### Data records
----
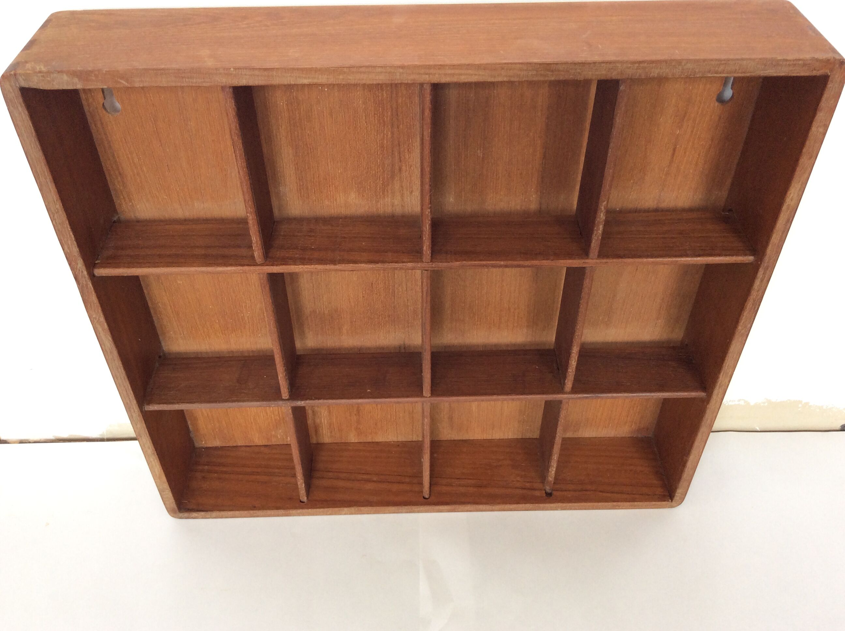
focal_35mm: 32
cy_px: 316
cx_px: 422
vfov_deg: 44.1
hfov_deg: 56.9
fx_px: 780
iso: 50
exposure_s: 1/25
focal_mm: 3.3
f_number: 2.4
----
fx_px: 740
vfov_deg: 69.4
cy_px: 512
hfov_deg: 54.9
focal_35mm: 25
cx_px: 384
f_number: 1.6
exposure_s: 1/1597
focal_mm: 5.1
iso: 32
----
### What you should do
Copy the lines above exactly. Start with the line containing "focal_35mm: 32", end with the line containing "f_number: 2.4", and include both.

### Your solution
focal_35mm: 32
cy_px: 316
cx_px: 422
vfov_deg: 44.1
hfov_deg: 56.9
fx_px: 780
iso: 50
exposure_s: 1/25
focal_mm: 3.3
f_number: 2.4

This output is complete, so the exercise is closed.